KINSHASA MARCH 20,2018 (CISA) – The Catholic Church in DRC has welcomed tax hikes on mining of strategic minerals as part of the country’s new mining code aimed at protecting the environment.
Executive Secretary of Congo Bishops Ad Hoc Episcopal Commission for Natural Resources Henri Muhiya, said the new code will “ensure respect for the environment and fiscal transparency.”
The new code, five years in development, was unveiled March 9 by President Joseph Kabila.
It raises taxes on strategic minerals – including cobalt, which is vital to the growing electric vehicle market – from 2 percent to 10 percent. Taxes on “classic minerals,” including copper and gold, will rise to 3.5 percent.
The measure, which also levies a 50 percent tax on “windfall profits,” or gains from sudden price rises, replaces a 2002 mining code, which was widely considered too favorable to foreign investors.
A government statement said the new mining code reflected a “compromise” between the country and mining companies and would generate “substantial receipts for economic and social development.”
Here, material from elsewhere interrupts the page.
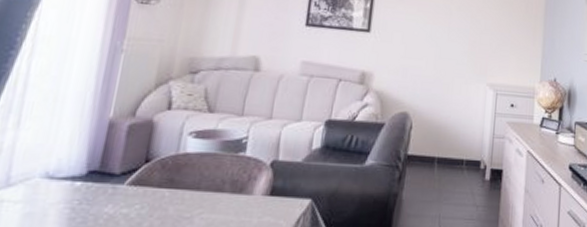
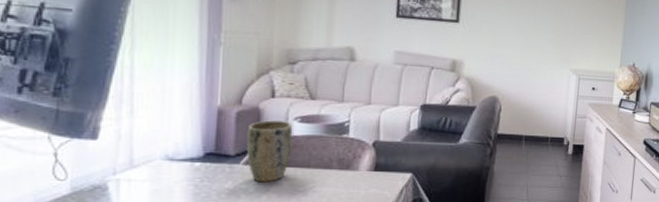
plant pot: none [132,135,187,207] -> present [246,120,293,183]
Muhiya said church representatives had proposed distinguishing “classic” and “strategic” minerals during negotiations and were glad the distinction had been adopted.
The tax hikes however have been opposed by the seven largest foreign companies operating in Congo and all of them announced March 15 they were quitting the Federation of Businesses of the Congo in protest.
“In principle, however, these negotiations have been more transparent than before. It’s a question of our country’s interests, and the prospect of a coming presidential election should assist a positive evolution,” said Muhiya.
Catholic organizations frequently decried the exploitation of resources in the central Africa nation, where multinational corporations have been accused of working with armed groups to obtain minerals used in mobile phones, laptops and other consumer products, and for allowing trade that violated human rights.
In a 2015 declaration, 130 Catholic bishops from 37 countries said many Western firms were “complicit in abuses” through their supply chains, while importing resources from conflict-affected regions.